Almost as soon as his head cleared, George knew that his leg would have to be amputated. He had been a leading salsa dancer and a teacher; now he faced the likelihood that he would never dance again.

But thanks to the medical care he received and his own determination, six months later he can be seen on that video strapping on his prosthetic limb, walking with easy grace without a crutch, and then swinging into a dance as nimbly as any two-legged person.

Herscher told the Central audience that George made a point of telling him his story over and over again.

“He said he knows who we are and what our narrative is. He knows that most of the time, when we were in need, no one came to help us, and — despite that — we did come. That is how we are changing our own narrative, through tikun, repairing. He says, ‘Now we are inseparable.’ We are a part of him, and he is a part of us.”

In addition to stories like George’s, what inspires those laboring to help the Haitians, Herscher said, is Israel’s historic debt to Haiti for taking in people escaping the Holocaust, and, in 1947, at the United Nations, for voting in favor of the state’s establishment.

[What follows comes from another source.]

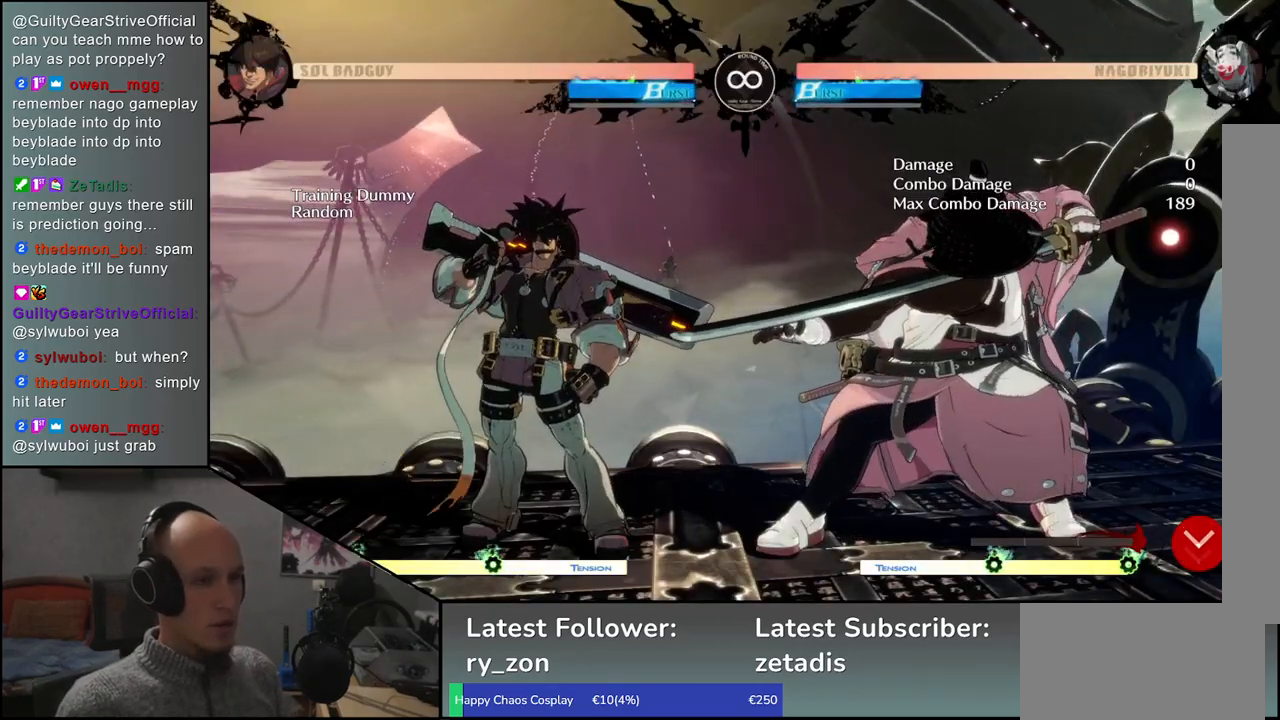
{"buttons": [], "left_stick": "left", "events": [[167, "left_stick", "left"]]}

Herscher was based in Haiti for six grueling months and goes back to visit periodically. But he emphasized with satisfaction that JDC is phasing out its presence there. “We’re not spending any money on rent or infrastructure,” he said. “All our work is being done through our partners on the ground in Haiti.”

One of their projects is intended to restore the mental health of children traumatized by the quake and get them back into the normalcy of a school routine. The JDC helped place 3,000 children in 10 schools. “They were the only kids,” he said, “who managed to graduate from their grade level last year.”

JDC is also training some 1,400 masons — most of them illiterate — in safe construction techniques.

One of those men thanked the JDC teacher for giving him back “his spot at the table,” restoring his confidence and sense of purpose.

Herscher said JDC has also been involved in combating cholera after the outbreak last year, funding local medical teams to teach people how to avoid the illness and treating those who were infected, and it sent medical supplies and equipment for clinics.

He was cautiously optimistic about the country’s future. “$12 billion worth of aid has been pledged,” he said. “With so much money flowing in, Haiti has a chance to rebuild — so long as history doesn’t repeat itself.”